The EBA may very well require the third option. After forcefully endorsing 3-D Secure 2 in the opinion of 21 June, it remembered that PSD2 is supposed to be technology neutral in the 16 October opinion, when faced with complaints by the NCAs that 3-D Secure 2 is not ready:
“16. The EBA assessed the feedback above and noted that the 18-month suggestion put forward by many respondents appeared to be driven significantly by the timeline of the development of a particular version of a particular communication protocol that has been under development by some of the major card schemes (3DS 2.2.). That version is aimed at enabling the application of the full range of SCA exemptions specified in the RTS and the transactions that are out-of-scope of SCA altogether.”
“17. However, other means of payment are available and taking into account the objectives of PSD2 and the RTS of technical neutrality and increasing competition in the payments market, the EBA’s view cannot be based solely on providing a benefit to one or more incumbent providers, while market challengers that provide competing payment services are already ready to offer SCA-compliant solutions.”
And repealing or amending SCA would mean admitting that the EU bureaucracy is not infallible.
Therefore banks, merchants and merchant processors should be prepared for the possibility that SCA may require two-factor authentication of the cardholder with no safe haven available for claiming exemptions. They should start looking now for technologies that provide two-factor authentication with reduced friction.
One such technology is provided in our HCII paper. The paper describes a first protocol for cryptographic authentication of the cardholder using a credit card certificate, and a second protocol that adds biometric authentication using a bank app installed in the cardholder’s device. The first protocol achieves zero friction by using a a service worker registered with the browser by the issuing bank to sign the transaction with the private key associated with the certificate, without involvement of the bank at transaction time. The second protocol provides the two factors required by SCA, but only incurs the friction of the biometric factor, as the cryptographic factor creates no friction. Furthermore, the biometric friction is minimal: all the cardholder has to do is look at the camera or touch a fingerprint button while on the payment confirmation screen displayed by the bank app.
It is worth noting here that, as explained in more detail in the HCII paper, the latest version of the 3-D Secure 2 specification also allows for biometric authentication using a bank app, but with very poor usability.
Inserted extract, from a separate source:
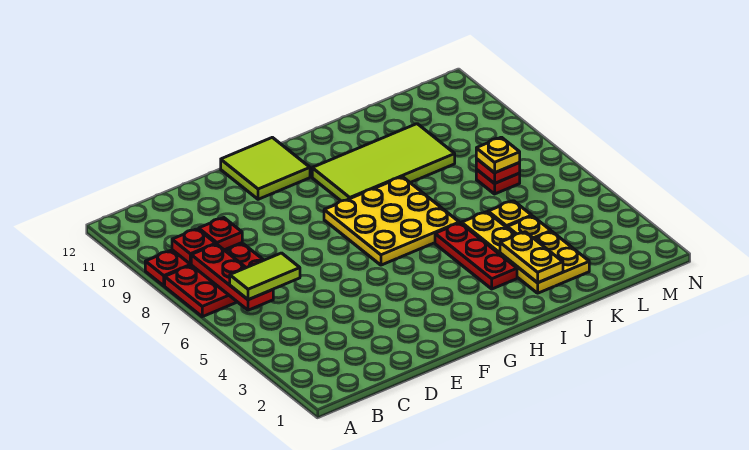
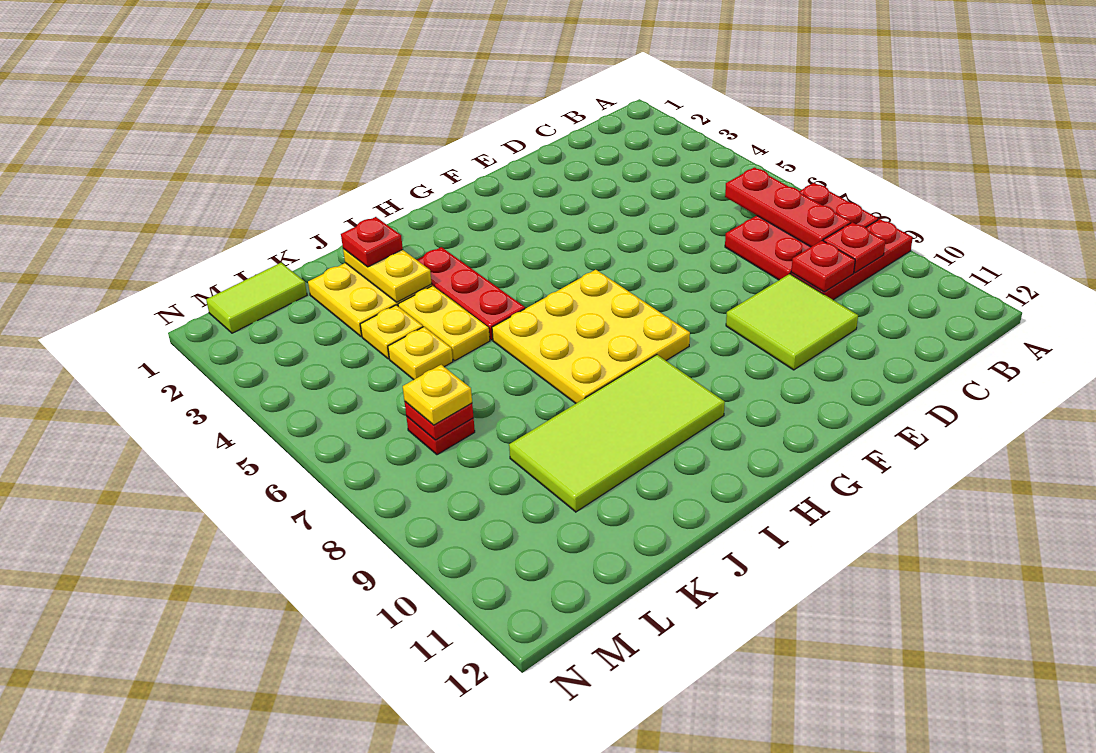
lime 1x2 tile [230,253,300,300] -> lime 1x2 tile moved to [206,263,307,333]
lime 2x2 tile [221,137,310,199] -> lime 2x2 tile moved to [726,274,858,370]
none -> red 1x1 plate [341,217,403,267]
In the 3-D Secure user experience, the cardholder has to manually find and open the bank app, while in our protocol’s user experience the cardholder is automatically taken from the merchant’s web site or native app to the confirmation screen displayed by the bank app.
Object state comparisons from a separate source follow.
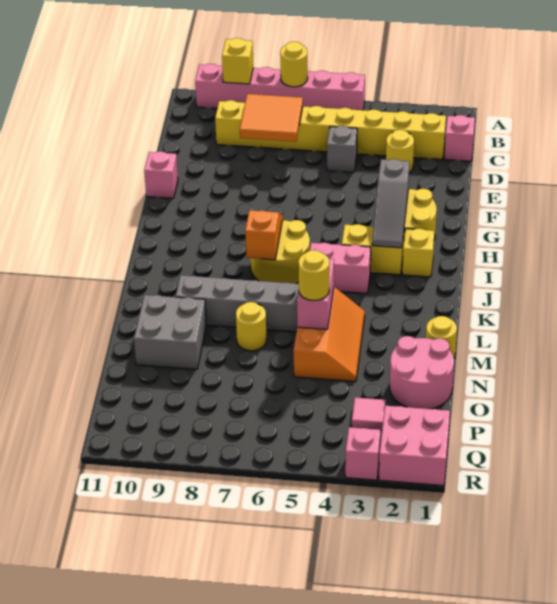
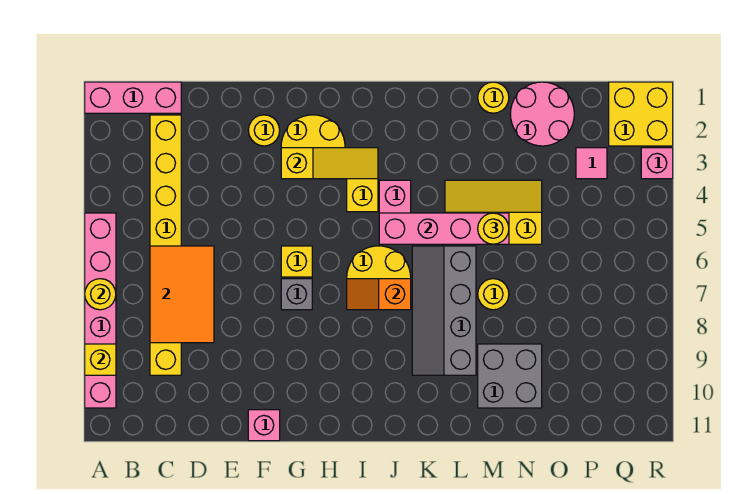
pink 1x1 brick [444,115,475,161] -> pink 1x3 brick [85,82,181,113]
orange 2x2 tile [240,94,303,142] -> orange 2x3 tile [150,246,214,343]
yellow 1x1 round brick [386,130,414,173] -> yellow 1x1 round brick moved to [248,115,280,146]
grey 1x1 brick [327,126,357,172] -> grey 1x1 brick moved to [281,279,312,310]
grey 1x3 slope [372,159,410,248] -> yellow 1x3 slope [281,148,378,179]
yellow 1x1 brick [402,228,434,277] -> yellow 1x1 brick moved to [281,246,312,277]
orange 2x3 slope [294,287,365,382] -> yellow 2x3 slope [445,180,542,244]
pink 1x2 brick [297,259,334,329] -> pink 1x4 brick [379,213,509,244]
pink 2x2 brick [379,406,450,486] -> yellow 2x2 brick [609,82,673,146]

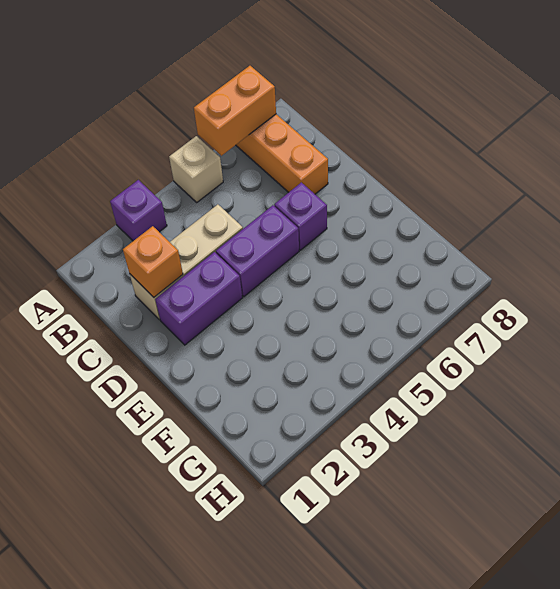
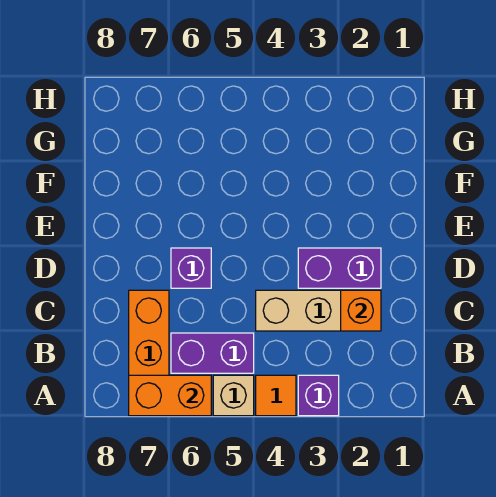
none -> orange 1x1 tile [256,375,296,416]
purple 1x2 brick [216,205,299,297] -> purple 1x2 brick moved to [171,333,254,373]

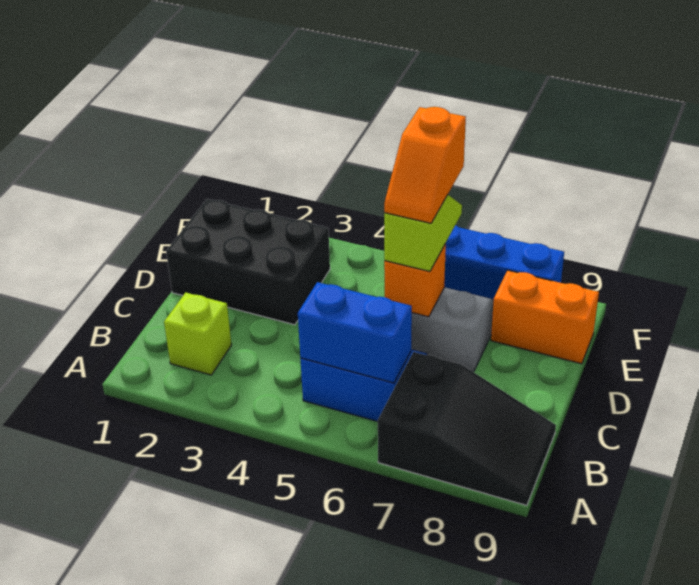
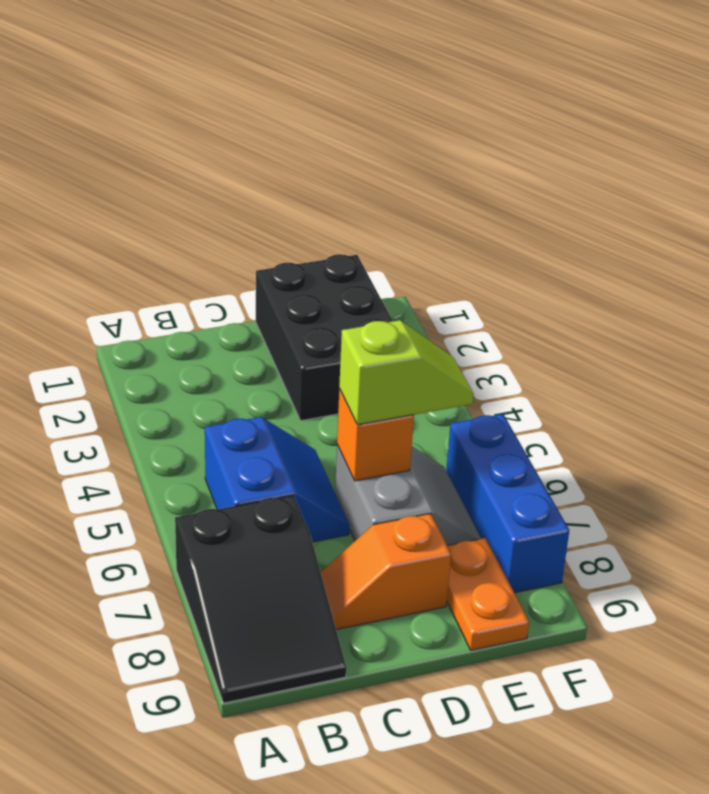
lime 1x1 brick [164,292,231,375] -> none
blue 1x2 brick [298,282,412,383] -> none
orange 1x2 slope [384,107,466,223] -> orange 1x2 slope moved to [321,514,451,630]
orange 1x2 brick [491,270,599,364] -> orange 1x2 plate [447,538,529,650]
Of course, relying on a bank app to satisfy SCA means requiring the cardholder to install the app, which may be seen as an inconvenience by some cardholders. But in the scenario that we are discussing, where two-factor authentication is required and no exemption safe haven is available, this would be less of an inconvenience than having to provide two inconvenient factors such as username and password and a one-time code for every credit card purchase of more than 30 euros. Installing a bank app would be good for the bank and would have the advantage over installing a wallet or using Apple Pay or PayPal of not requiring an additional party besides the merchant and the bank.
Implementing the technology that we are proposing would not be a waste of time if the SCA ends up being repealed, or amended to only require one factor. Cryptographic authentication with zero friction would be beneficial to the cardholder, who would gain the peace of mind of increased security without paying the price of inconvenience at transaction time; the merchant would see fewer chargebacks without the risk of transaction abandonment caused by authentication; and the bank would see less fraud and be able to attract customers by touting the use of novel technology to reconcile security with convenience.